The bill is designed to significantly reduce the nation’s greenhouse gas emissions through a combination of trading markets and the deployment of advanced technologies.

It proposes the utilisation of the cap and trade approach and promotes the commercialisation of emissions reduction and mitigation technologies that can reduce dependence on imported energy resources.

Lieberman and McCain first introduced their landmark bill to curb global warming using a market-based system in 2003. They forced the US Senate to vote on the measure that year, and on the reintroduced bill in 2005. The 2005 version of the bill would have capped US greenhouse gas emissions at year 2000 levels without mandating further reductions. However, the new bill (S. 280) will gradually lower the emissions cap, to reach approximately one third of 2000 levels by 2050.
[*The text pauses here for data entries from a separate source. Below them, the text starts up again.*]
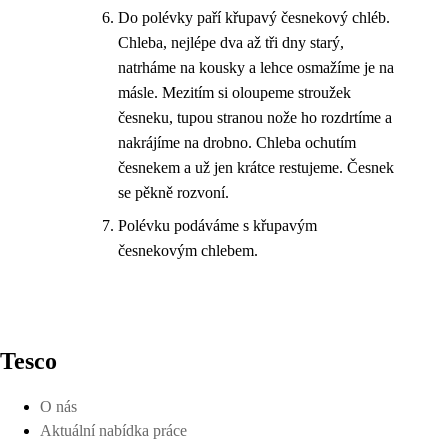
Do polévky paří křupavý česnekový chléb.
Chleba, nejlépe dva až tři dny starý,
natrháme na kousky a lehce osmažíme je na
másle. Mezitím si oloupeme stroužek
česneku, tupou stranou nože ho rozdrtíme a
nakrájíme na drobno. Chleba ochutím
česnekem a už jen krátce restujeme. Česnek
se pěkně rozvoní.
Polévku podáváme s křupavým
česnekovým chlebem.
Tesco
O nás
Aktuální nabídka práce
Like the 2005 version, the reintroduced bill controls compliance costs by allowing companies to trade, save, and borrow emissions credits, and by allowing them to generate “offset” credits by inducing non-covered businesses, farms, and others to reduce their emissions or capture and store greenhouse gases. The reintroduced bill, however, also increases the availability of borrowing and offsets in order to control costs further.
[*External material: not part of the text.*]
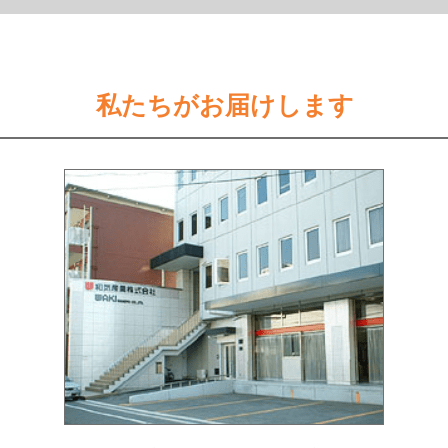
私たちがお届けします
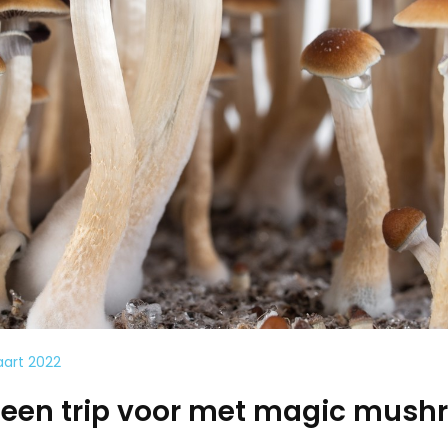
art 2022
e een trip voor met magic mus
Commenting on the bill, which also advocates public support for new nuclear build, Senator McCain said: “In the electric power sector, which accounts for one-third of US emissions, major pollution reductions can be achieved by improving the efficiency of existing fossil fuel plants, adding new reactor designs for nuclear power, and expanding use of renewable power sources.” McCain added: “I believe that providing zero and low emission technologies such as nuclear, a boost into the market place so that these clean technologies can be utilised as soon as possible is responsible public policy.”

At its heart, the bill is founded on mandatory emission reduction targets and timetables utilising a market-based cap and trade system. Unlike the Energy bill, however, measures to spur the development and deployment of advanced technology, including nuclear, solar, and other alternative energies would be funded using the proceeds from the auctioning of allowable emission credits, rather than from the use of taxpayers’ funds.

The bill would establish a finance programme for first-of-a-kind engineering costs for one new nuclear reactor design together with a financial assistance programme for a total of three advanced reactor projects.